Certes, ce roman se déroule sur quelques semaines, correspondant au printemps de l'année 1858. L'une des grandes habiletés de l'écrivain est cependant de décrire, à partir de ce bout de saison, une vaste fresque familiale, avec toutes ses complexités et finesses, qui plonge ses racines dans l'Ancien Régime. Cela permet entre autres à l'auteur de rédiger quelques belles pages, épiques, sur la retraite de Russie: nombreux sont les soldats qui meurent, mais certains ont aussi la grande chance de revenir au pays, plus riches qu'avant peut-être, sans forcément le comprendre tout de suite. Il sera aussi question, plus succinctement, de l'Espagne ou de l'Algérie.

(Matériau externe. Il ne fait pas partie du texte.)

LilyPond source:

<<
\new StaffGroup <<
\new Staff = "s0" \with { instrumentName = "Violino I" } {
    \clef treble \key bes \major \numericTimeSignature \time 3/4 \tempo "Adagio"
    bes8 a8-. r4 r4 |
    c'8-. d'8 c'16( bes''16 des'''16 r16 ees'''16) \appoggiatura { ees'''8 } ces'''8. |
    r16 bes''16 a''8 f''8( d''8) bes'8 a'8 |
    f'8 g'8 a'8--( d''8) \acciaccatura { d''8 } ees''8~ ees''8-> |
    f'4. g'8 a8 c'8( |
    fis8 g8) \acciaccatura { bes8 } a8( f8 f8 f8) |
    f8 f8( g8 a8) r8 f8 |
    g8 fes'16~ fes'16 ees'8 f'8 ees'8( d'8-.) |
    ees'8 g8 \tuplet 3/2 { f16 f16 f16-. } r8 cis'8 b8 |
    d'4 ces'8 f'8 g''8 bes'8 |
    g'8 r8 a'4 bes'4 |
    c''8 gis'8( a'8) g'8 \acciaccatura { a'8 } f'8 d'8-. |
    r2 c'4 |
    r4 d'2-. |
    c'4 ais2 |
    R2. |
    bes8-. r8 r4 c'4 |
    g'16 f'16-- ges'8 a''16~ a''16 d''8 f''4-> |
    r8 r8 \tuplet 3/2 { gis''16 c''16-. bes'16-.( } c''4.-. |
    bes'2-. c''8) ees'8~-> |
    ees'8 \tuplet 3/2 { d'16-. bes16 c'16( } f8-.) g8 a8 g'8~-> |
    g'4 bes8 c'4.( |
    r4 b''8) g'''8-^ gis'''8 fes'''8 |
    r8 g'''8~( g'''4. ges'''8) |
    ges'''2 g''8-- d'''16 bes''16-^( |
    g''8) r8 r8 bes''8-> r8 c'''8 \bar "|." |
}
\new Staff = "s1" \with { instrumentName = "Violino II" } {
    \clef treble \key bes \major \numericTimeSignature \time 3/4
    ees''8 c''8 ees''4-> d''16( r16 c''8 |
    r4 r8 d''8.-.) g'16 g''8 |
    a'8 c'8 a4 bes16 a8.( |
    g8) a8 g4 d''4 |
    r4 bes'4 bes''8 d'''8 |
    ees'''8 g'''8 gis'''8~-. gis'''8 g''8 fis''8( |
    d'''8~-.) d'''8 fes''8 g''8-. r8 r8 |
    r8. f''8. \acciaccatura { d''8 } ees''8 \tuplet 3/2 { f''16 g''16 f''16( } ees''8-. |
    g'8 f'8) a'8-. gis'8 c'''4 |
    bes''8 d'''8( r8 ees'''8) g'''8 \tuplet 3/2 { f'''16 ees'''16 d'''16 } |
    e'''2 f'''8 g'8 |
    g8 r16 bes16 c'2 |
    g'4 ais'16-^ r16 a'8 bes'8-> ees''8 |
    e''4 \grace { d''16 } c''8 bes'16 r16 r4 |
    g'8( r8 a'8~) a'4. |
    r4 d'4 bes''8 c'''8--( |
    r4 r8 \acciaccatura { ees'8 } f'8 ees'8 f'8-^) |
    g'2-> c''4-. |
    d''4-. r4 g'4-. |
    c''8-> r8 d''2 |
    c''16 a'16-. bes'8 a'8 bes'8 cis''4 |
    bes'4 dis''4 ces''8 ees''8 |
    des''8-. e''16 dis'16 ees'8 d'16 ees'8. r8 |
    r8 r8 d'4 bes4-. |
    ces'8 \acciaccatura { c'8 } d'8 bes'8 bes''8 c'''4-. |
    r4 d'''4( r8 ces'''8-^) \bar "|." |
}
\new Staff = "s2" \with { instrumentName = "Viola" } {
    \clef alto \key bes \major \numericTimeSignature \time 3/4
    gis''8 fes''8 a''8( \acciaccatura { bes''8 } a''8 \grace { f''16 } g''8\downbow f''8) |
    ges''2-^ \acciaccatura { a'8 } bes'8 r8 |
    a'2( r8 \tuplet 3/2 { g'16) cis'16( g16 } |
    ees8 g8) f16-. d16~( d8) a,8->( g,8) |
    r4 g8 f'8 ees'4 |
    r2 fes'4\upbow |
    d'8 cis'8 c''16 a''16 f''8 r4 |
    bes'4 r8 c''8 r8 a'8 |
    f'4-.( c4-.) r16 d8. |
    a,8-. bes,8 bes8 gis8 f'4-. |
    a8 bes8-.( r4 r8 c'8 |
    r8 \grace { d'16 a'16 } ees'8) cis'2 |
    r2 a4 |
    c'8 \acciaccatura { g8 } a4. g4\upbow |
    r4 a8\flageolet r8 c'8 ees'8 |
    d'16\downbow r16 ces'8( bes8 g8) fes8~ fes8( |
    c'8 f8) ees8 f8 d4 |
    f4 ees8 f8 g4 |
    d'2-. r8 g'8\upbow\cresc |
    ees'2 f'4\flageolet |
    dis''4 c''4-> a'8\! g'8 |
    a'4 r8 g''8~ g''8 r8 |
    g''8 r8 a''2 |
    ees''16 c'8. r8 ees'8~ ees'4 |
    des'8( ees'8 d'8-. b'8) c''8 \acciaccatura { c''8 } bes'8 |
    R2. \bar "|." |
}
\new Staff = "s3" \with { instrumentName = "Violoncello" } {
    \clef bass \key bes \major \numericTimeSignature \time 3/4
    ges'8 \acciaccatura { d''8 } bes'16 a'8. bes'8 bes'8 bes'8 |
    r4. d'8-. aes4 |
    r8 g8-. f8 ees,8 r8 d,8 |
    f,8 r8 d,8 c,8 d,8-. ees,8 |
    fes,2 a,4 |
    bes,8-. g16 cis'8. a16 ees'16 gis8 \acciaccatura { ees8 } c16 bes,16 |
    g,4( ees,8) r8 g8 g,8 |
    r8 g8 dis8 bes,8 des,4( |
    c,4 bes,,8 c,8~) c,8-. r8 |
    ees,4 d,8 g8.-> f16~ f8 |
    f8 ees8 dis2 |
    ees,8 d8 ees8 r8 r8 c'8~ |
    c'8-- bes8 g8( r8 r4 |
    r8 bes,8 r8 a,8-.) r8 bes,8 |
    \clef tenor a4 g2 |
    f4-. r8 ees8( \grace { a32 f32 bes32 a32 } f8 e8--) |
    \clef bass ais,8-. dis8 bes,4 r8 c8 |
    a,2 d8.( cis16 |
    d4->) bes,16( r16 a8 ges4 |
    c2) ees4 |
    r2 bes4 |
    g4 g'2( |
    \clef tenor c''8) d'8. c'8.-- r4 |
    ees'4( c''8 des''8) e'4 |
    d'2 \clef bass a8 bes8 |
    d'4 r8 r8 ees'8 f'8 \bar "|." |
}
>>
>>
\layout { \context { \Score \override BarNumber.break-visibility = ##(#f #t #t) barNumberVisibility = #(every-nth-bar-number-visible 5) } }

Ce vaste monde fait écho au territoire limité de l'Oisans et de ses villages, La Garde, Huez, etc., et à la vie qu'on y mène. En premier lieu, en créant le personnage antagoniste d'Elie Basset, l'auteur introduit une certaine cruauté, couverte par le fardeau du secret, dans les moeurs de ces contrées: adultère, prostitution qui ne dit pas son nom, rivalités et avidité. Par ailleurs, l'écrivain recrée, dans un esprit plutôt grave, la vie quotidienne dans les montagnes, rythmée par les travaux, portant parfois tout le poids de mauvais choix de vie. Pour ce faire, il ne recule pas devant l'usage d'un lexique local imprégné de patois, rendu avec justesse, explicité (parfois à plus d'une reprise) sous forme de notes en bas de page: les dialogues sont indéniablement un point fort de "L'orage qui tue l'hiver". Enfin, comme l'Oisans est un lieu de légendes à l'instar de nombreuses campagnes à l'époque, l'écrivain choisit de dérouler un fil rouge porté par une prédiction inquiétante annoncée à un Nicolas attaché à son saint patron homonyme.

Bien rendue, cette gravité est contrebalancée par quelques scènes cocasses qu'on savoure, telles que la remise de la médaille de Sainte-Hélène à une brassée de grognards vieillissants: certains sont venus à la cérémonie en uniforme de l'armée de Napoléon Bonaparte, dont le souvenir des équipées demeure vivace chez ces anciens combattants. L'auteur a dû prendre plaisir à décrire cet épisode, quasi initiatique pour certains personnages plus jeunes, et où l'on voit un préfet pris de court par les imprévus! Cela, d'autant plus qu'en arrière-plan, il parvient à décrypter les enjeux politiques d'une telle cérémonie. Dans le même esprit, on sourit volontiers à la manière dont l'un des décorés, le grand-père Berthon, qui a répondu présent au temps des Cent-Jours, vient dire ses quatre vérités au gantier grenoblois qui emploie sa fille, ainsi qu'à sa contremaître.

Regardant en arrière depuis les années 1858, c'est donc presque un siècle d'histoire que l'écrivain Pierre Gandit offre à ses lecteurs avec "L'orage qui tue l'hiver", entre la discrétion des campagnes et les éclats des guerres napoléoniennes. Si la narration est lente, elle n'en est pas moins fluide, portée par une plume qui a ses élégances. Surtout, elle est le vecteur d'un propos riche qui recrée dans ses moindres détails une époque et des lieux que l'on découvre riches, même lorsqu'il est question de la vie quotidienne dans les coins les plus reculés. C'est tout cela qu'est venu couronner le Prix Ex Libris Dauphiné, décerné à cet ouvrage généreux en 2011.

Pierre Gandit, L'orage qui tue l'hiver, Bourg d'Oisans, L'Atelier, 2011.